En nu, met volwassen ogen kijkend, blijkt dat er nog veel meer van die kriebelig kleine, witte wolkjes-bloeiers zijn. Niet alleen de Fluitenkruidse familieleden Berenklauw, Zevenblad en Wilde peen die straks hun schermen zullen uitvouwen, maar ook nu staat er al een stel te prik-ogen. Neem nou Look-zonder-look, de merkwaardige naam alleen al, of het Lievevrouwebedstro. Allebei schaduwminnaars, net als het Fluitenkruid, dat overigens vanuit het bos ook steeds verder het open land intrekt.

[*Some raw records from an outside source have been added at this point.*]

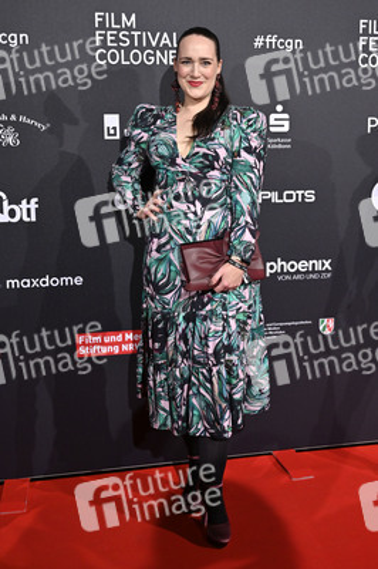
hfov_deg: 37.8
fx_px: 552
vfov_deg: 54.5
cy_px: 284
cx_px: 189
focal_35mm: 35
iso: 1000
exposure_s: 1/200
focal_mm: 35
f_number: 4
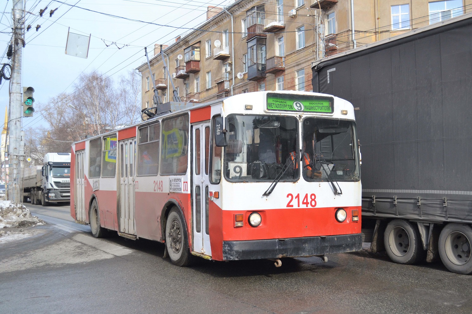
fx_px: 570
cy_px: 157
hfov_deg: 45.0
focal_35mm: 44
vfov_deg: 30.8
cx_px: 236
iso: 400
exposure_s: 1/1250
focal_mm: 29
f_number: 5
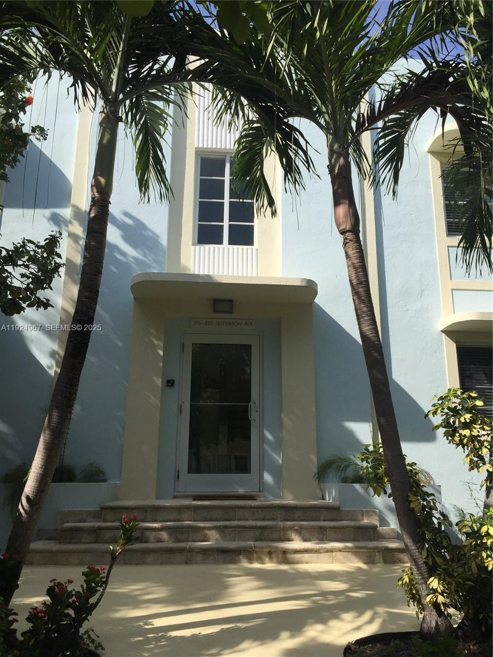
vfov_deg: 61.7
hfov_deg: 48.2
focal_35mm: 29
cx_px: 246
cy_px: 328
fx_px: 551
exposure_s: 1/2825
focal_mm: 4.15
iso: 32
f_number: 2.2
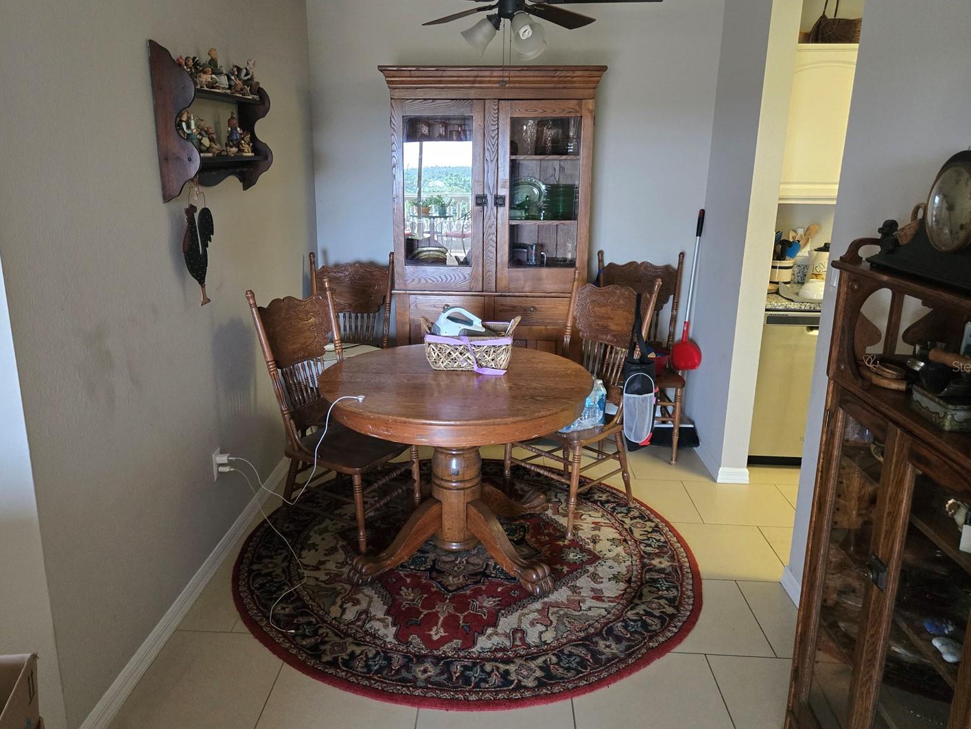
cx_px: 468
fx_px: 730
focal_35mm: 26
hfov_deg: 67.3
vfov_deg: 53.1
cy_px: 366
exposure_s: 1/120
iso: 1000
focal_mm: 5.4
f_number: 1.8
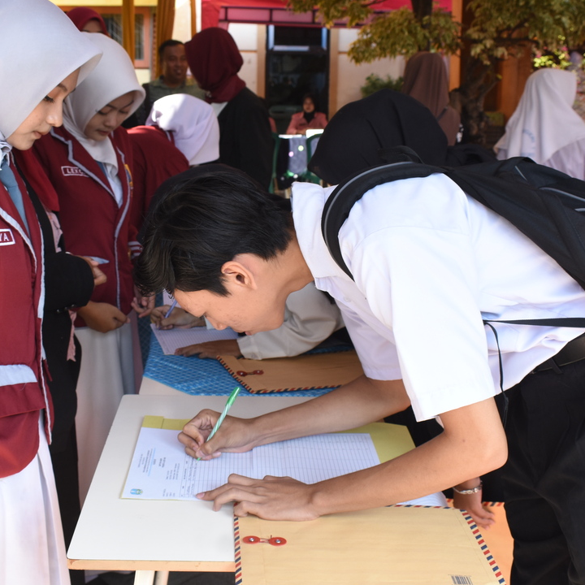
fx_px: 975
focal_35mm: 51
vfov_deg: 33.4
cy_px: 275
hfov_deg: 33.4
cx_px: 266
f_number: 5.6
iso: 320
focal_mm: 24
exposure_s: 1/100
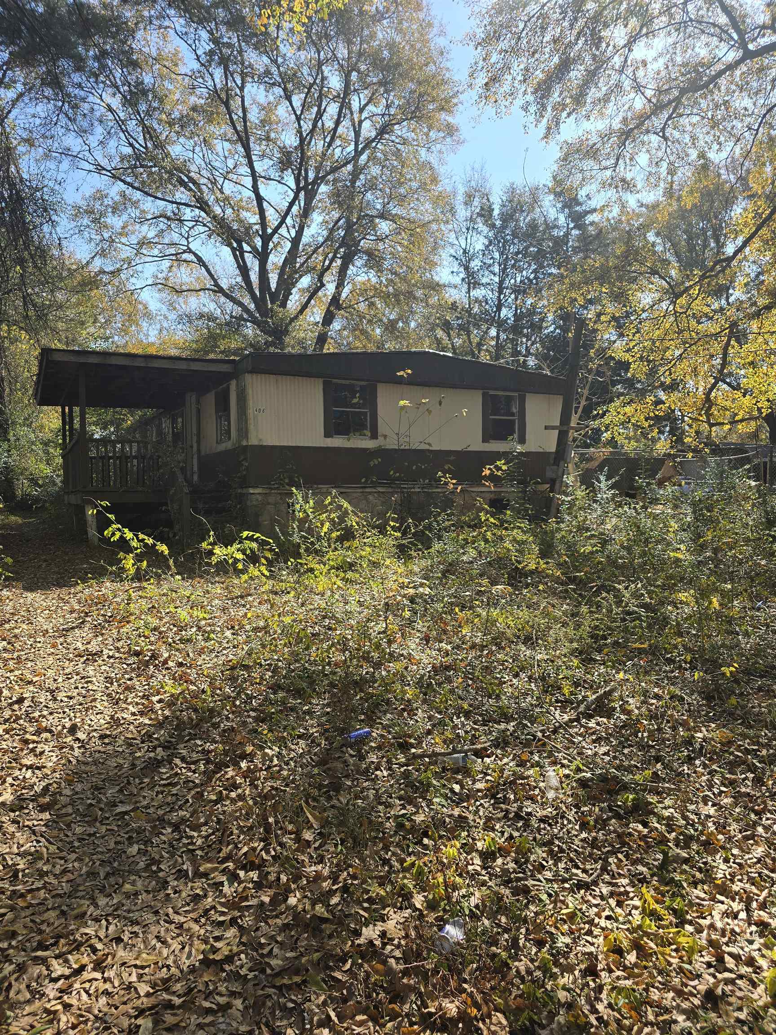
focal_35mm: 23
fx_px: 687
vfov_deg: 73.9
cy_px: 518
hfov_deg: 58.9
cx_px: 388
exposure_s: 1/500
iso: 12
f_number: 1.7
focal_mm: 6.3
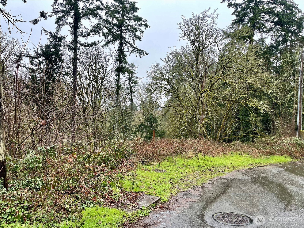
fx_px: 220
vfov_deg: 54.9
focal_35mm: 25
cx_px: 152
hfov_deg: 69.4
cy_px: 114
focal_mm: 5.1
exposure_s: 1/121
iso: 50
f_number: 1.6
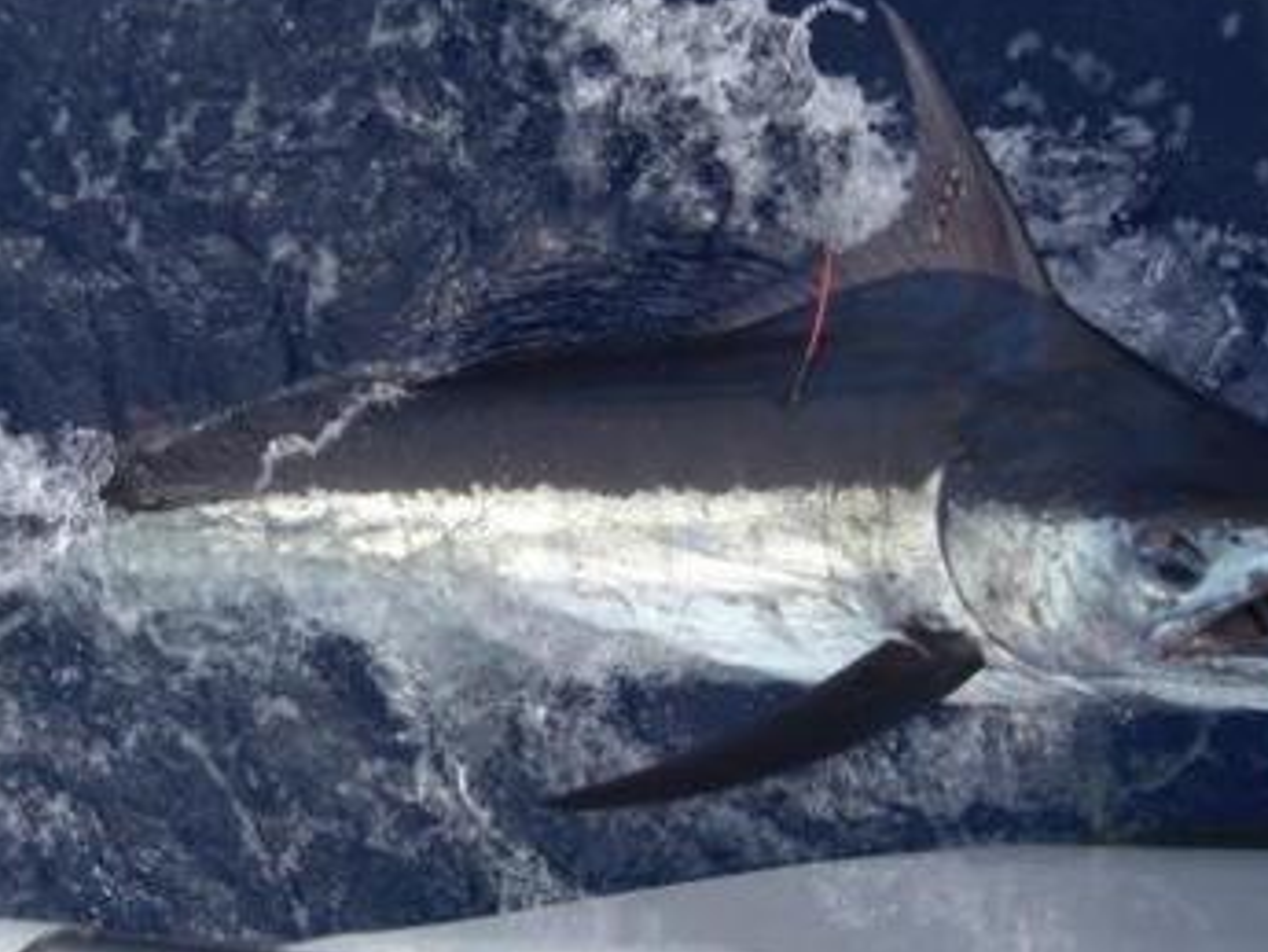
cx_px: 636
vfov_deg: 32.9
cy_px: 511
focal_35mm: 44
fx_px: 1612
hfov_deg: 42.9
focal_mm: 7.9
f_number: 4
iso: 80
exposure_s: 1/640
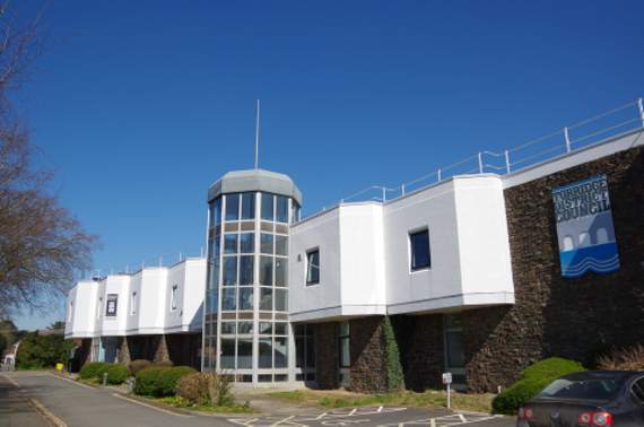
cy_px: 214
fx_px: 482
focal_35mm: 27
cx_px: 322
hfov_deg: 67.5
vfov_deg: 47.8
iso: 100
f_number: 8
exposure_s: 1/400
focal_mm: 18
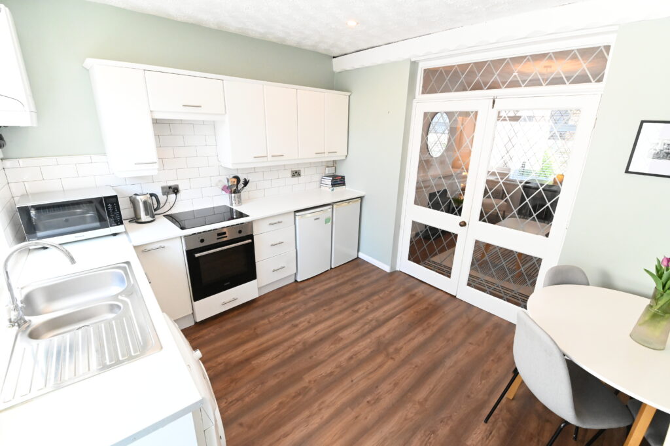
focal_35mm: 15
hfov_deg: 100.4
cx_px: 335
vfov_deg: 77.2
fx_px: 279
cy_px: 223
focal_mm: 15
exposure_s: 1/200
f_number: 10
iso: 10000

Het Fluitenkruid (Anthriscus sylvestris) is lid van de Schermbloemenfamilie, net als Berenklauw, Zevenblad, Wilde peen en nog een heel stel van die wittige parasol-bloeiers die over het algemeen wat lichtere plekken opzoeken. Zijn naam komt inderdaad van de dikke, holle stengels die door mensen die handiger zijn dan ik, tot fluitjes omgetoverd kunnen worden. Je ziet hem overal: algemener kan een plant bijna niet zijn.
Look-zonder-Look (Alliaria petiolata) is een stuk onbekender, maar toch behoorlijk algemeen. Hij is een buitenbeentje in de Kruisbloemenfamilie, want met Kool, Koolzaad, Herderstasje en Pinksterbloem zijn dat niet zulke schaduwminnaars. Opvallend, en tevens naamgevend, is zijn uiengeur (even een blaadje tussen de vingers wrijven!), terwijl het helemaal geen uien-soort is en dus ook geen ui (look) onder de grond heeft: look zónder look.
Lievevrouwebedstro (Asperula odorata) is de minst bekende en minst algemene van de drie. Het lage, bodembedekkende bosplantje hoort bij de Walstrofamilie, waarvan elk lid - waaronder ook het Kleefkruid - gezegend is met kleine, vaak nóg kleinere bloemetjes. Het is de minst bekende van de drie en deze liefhebber van donkere loofbossen is alleen in Limburg algemeen. Maar hij wordt ook aangeplant en verwildert dan soms, waardoor je hem ook elders kunt tegenkomen. En die - alweer - bijzondere naam? Het geurige plantje ('odorata'!) werd gedroogd in kinderwieg en kraambed gelegd, waar het geacht werd een beschermende werking te hebben.

Zere-ogenbloemen: kijk er gerust naar, het kan geen kwaad. Sterker nog, ze zijn een lust voor het oog!